Sobre o cuidado de outros em contextos de pobreza, uso de drogas e marginalização

02/06/2025

Sobre o cuidado de outros em contextos de pobreza, uso de drogas e marginalização

Por Raique Almeida

            O artigo apresenta uma análise das práticas de cuidado direcionadas a adictos em comunidades empobrecidas da área metropolitana de Buenos Aires. A autora realiza uma etnografia em três bairros populares da cidade, buscando compreender como se configuram as formas de cuidado em territórios marcados por desigualdades sociais, precariedade de serviços públicos e circulação de substâncias psicoativas, com ênfase no consumo da Pasta Base de Cocaína (paco). Nesse contexto, Epele propõe uma abordagem ampliada do cuidado, que vai além das práticas institucionais formais e incorpora saberes, vínculos e estratégias produzidas no interior das redes familiares e comunitárias.

A autora parte das transformações sociais geradas pela crise econômico-política vivida na Argentina entre 2001 e 2002, que acentuou processos de empobrecimento e exclusão. Nesse cenário, o consumo de paco entre jovens de setores populares passou a ser identificado como um problema de saúde pública e segurança, gerando respostas emergenciais por parte do Estado, geralmente insuficientes ou desarticuladas das realidades locais. Diante da ausência de respostas estatais efetivas, as comunidades afetadas construíram modos próprios de lidar com os efeitos do consumo de drogas, especialmente com os impactos sobre os corpos, os afetos e os laços familiares. Epele observa que esses modos de cuidado operam em meio à precariedade e se sustentam na experiência acumulada dos familiares, sobretudo das mulheres, que assumem um papel central na proteção e manejo do sofrimento dos adictos.
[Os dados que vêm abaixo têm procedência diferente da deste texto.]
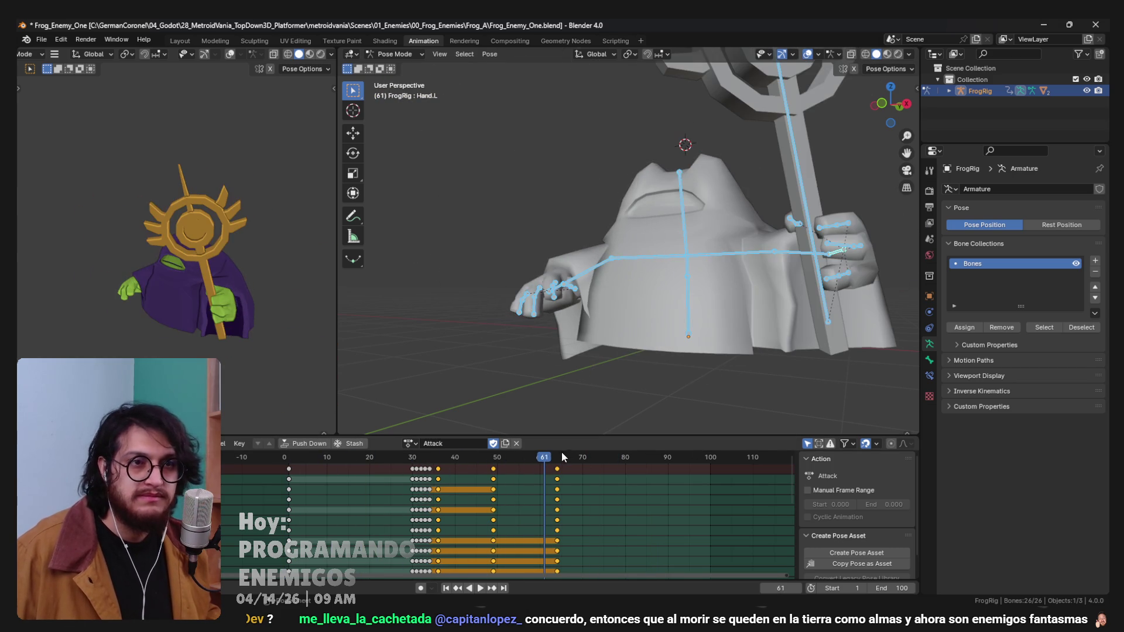
key(space)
No artigo, o cuidado é concebido como um conjunto de práticas que articulam dimensões corporais, subjetivas e relacionais. Trata-se de ações concretas que têm como objetivo manter a vida, controlar o sofrimento e responder às necessidades cotidianas dos adictos, mesmo sem contar com recursos institucionais adequados. As mães, avós, irmãs e vizinhas são figuras recorrentes nesse cuidado, muitas vezes recorrendo a estratégias baseadas na vigilância, na imposição de limites e na expressão de afeto. Tais práticas são marcadas por ambivalências, já que convivem com sentimento de frustração, medo e desesperança diante da deterioração física e emocional do adicto.

Epele enfatiza que essas práticas não devem ser vistas como improvisadas ou desorganizadas, mas como expressões de saberes locais que se constituem historicamente. Embora distintas das abordagens biomédicas e psicologizantes promovidas pelas instituições de saúde e assistência social, essas formas de cuidado são eficazes dentro de seus próprios parâmetros e revelam formas de resistência à desagregação social. Ao observar os sinais corporais do adicto como emagrecimento, insônia, feridas ou alterações de humor os cuidadores locais desenvolvem formas próprias de diagnóstico e intervenção, revelando uma lógica específica de atenção e controle.

O artigo também discute as tensões entre o cuidado informal, realizado pelas famílias, e as intervenções institucionais. Muitas vezes, os serviços públicos desconsideram ou desqualificam os saberes locais, impondo padrões de cuidado que não dialogam com a realidade dos territórios. Isso gera conflitos e limita a eficácia das políticas públicas. Em outros casos, contudo, observa-se uma incorporação seletiva de saberes institucionais pelas comunidades, que adaptam discursos e práticas às suas dinâmicas. Essa articulação entre diferentes formas de conhecimento e ação evidencia a complexidade do campo do cuidado em contextos de exclusão.

A partir dessa análise, Epele propõe que o cuidado seja compreendido como uma prática situada, marcada por disputas e negociações entre saberes diversos. A autora chama atenção para a necessidade de reconhecimento das práticas locais nas formulações de políticas públicas, valorizando os modos de cuidado que emergem nos espaços periféricos como legítimos e fundamentais. O artigo contribui para o debate sobre saúde, drogas e exclusão social ao deslocar o foco das instituições para os saberes e práticas cotidianas das famílias afetadas pelo uso de drogas.

Referência:

EPELE, María. Sobre o cuidado de outros em contextos de pobreza, uso de drogas e marginalização. Mana, Rio de Janeiro, v. 18, n. 2, p. 247-268, ago. 2012.